88% pengambilan air di Belgia digunakan untuk keperluan industri. Sebagian besar sumber daya air Belgia terletak di wilayah Wallonia, dengan air permukaan terhitung untuk sebagian besar penarikan. Sumber daya air di Belgia berlimpah dan digunakan secara efisien. Beberapa industri mengandalkan air di Belgia untuk pasokan listrik. Produksi baja, mobil, logam, minyak bumi, dan kaca, adalah beberapa industri yang intensif daya.

Industri padat air di Belgia meliputi tekstil, bahan kimia, dan pengolahan makanan dan minuman. Namun Belgia telah berada di peringkat tertinggal dari pengolahan air yang tidak efektif dari negara-negara Eropa. Polusi sungai telah dilaporkan di Belgia, terutama disebabkan oleh polusi historis dan limbah kontemporer hingga tingkat yang substansial. Namun Belgia telah memulai langkah-langkah untuk mencapai standar internasional keselamatan air.

Kesimpulan

Negara-negara lain di mana air paling mungkin digunakan dalam industri termasuk Belanda (87%), Jerman (84%), Moldova (83%), Slovenia (82%), Serbia (82%), dan Kanada (80%) . Negara-negara ini adalah negara-negara industri maju. Meskipun konsumsi air dalam jumlah besar oleh industri mereka, negara-negara ini telah berhasil menghindari penipisan sumber daya air mereka secara berlebihan. Perencanaan yang tepat di sektor industri mengurangi dampak lingkungan dari berbagai industri.
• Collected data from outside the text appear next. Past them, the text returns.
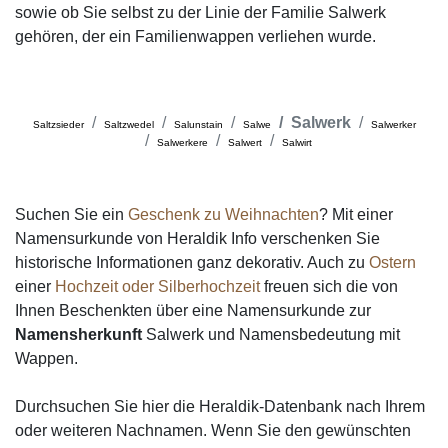
sowie ob Sie selbst zu der Linie der Familie Salwerk
gehören, der ein Familienwappen verliehen wurde.
Salwerk
Saltzsieder
Saltzwedel
Salunstain
Salwe
Salwerker
Salwerkere
Salwert
Salwirt
Suchen Sie ein
Geschenk zu Weihnachten
? Mit einer
Namensurkunde von Heraldik Info verschenken Sie
historische Informationen ganz dekorativ. Auch zu
Ostern
einer
Hochzeit oder Silberhochzeit
freuen sich die von
Ihnen Beschenkten über eine Namensurkunde zur
Namensherkunft
Salwerk und Namensbedeutung mit
Wappen.
Durchsuchen Sie hier die Heraldik-Datenbank nach Ihrem
oder weiteren Nachnamen. Wenn Sie den gewünschten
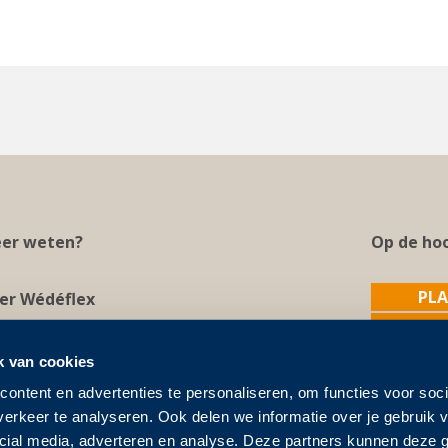
er weten?
Op de hoo
PLA
er Wédéflex
INSCH
er
We
Care
.
ivacy verklaring
k van cookies
gemene voorwaarden
ontent en advertenties te personaliseren, om functies voor soci
erkeer te analyseren. Ook delen we informatie over je gebruik 
okiestatement
cial media, adverteren en analyse. Deze partners kunnen deze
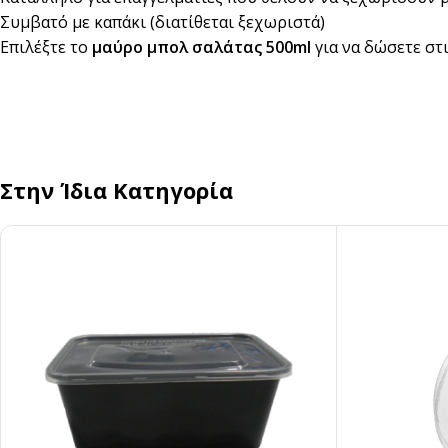
Συμβατό με καπάκι (διατίθεται ξεχωριστά)
Επιλέξτε το
μαύρο μπολ σαλάτας 500ml
για να δώσετε στ
Στην Ίδια Κατηγορία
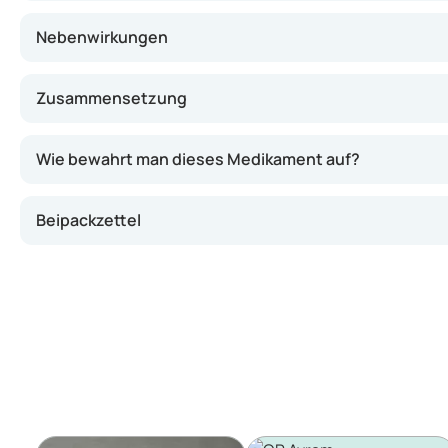
Nebenwirkungen
Zusammensetzung
Wie bewahrt man dieses Medikament auf?
Beipackzettel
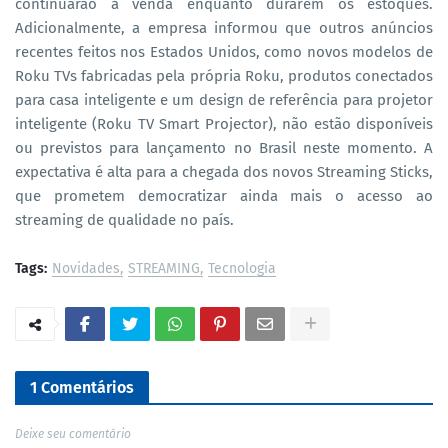
continuarão à venda enquanto durarem os estoques.
Adicionalmente, a empresa informou que outros anúncios
recentes feitos nos Estados Unidos, como novos modelos de
Roku TVs fabricadas pela própria Roku, produtos conectados
para casa inteligente e um design de referência para projetor
inteligente (Roku TV Smart Projector), não estão disponíveis
ou previstos para lançamento no Brasil neste momento. A
expectativa é alta para a chegada dos novos Streaming Sticks,
que prometem democratizar ainda mais o acesso ao
streaming de qualidade no país.
Tags:
Novidades
STREAMING
Tecnologia
1 Comentários
Deixe seu comentário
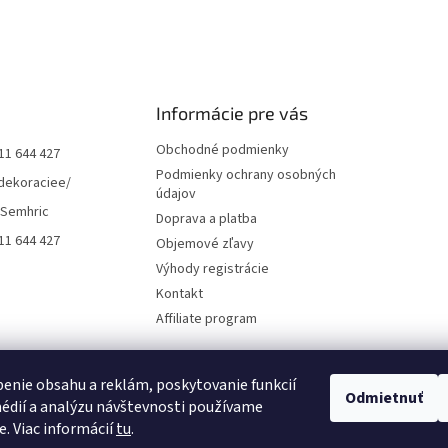
Informácie pre vás
Obchodné podmienky
11 644 427
Podmienky ochrany osobných
dekoraciee/
údajov
 Semhric
Doprava a platba
11 644 427
Objemové zľavy
Výhody registrácie
Kontakt
Affiliate program
enie obsahu a reklám, poskytovanie funkcií
Odmietnuť
édií a analýzu návštevnosti používame
e. Viac informácií
tu
.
Negara-Negara Dimana Air Kemungkinan Besar Untuk Digunakan Dalam Industri

PangkatNegara% Total Penggunaan Air Untuk Keperluan Industri
1Estonia96%
2Finlandia93%
3Lithuania90%
4Belgium88%
5Belanda87%
6Jerman84%
7Moldova83%
8Slovenia82%
9Serbia82%
10Kanada80%

Direkomendasikan

Apa Mata Uang Zambia?
2019
Kapan Astrodome Dibangun?
2019
Apa Penginderaan Jauh dalam Geografi?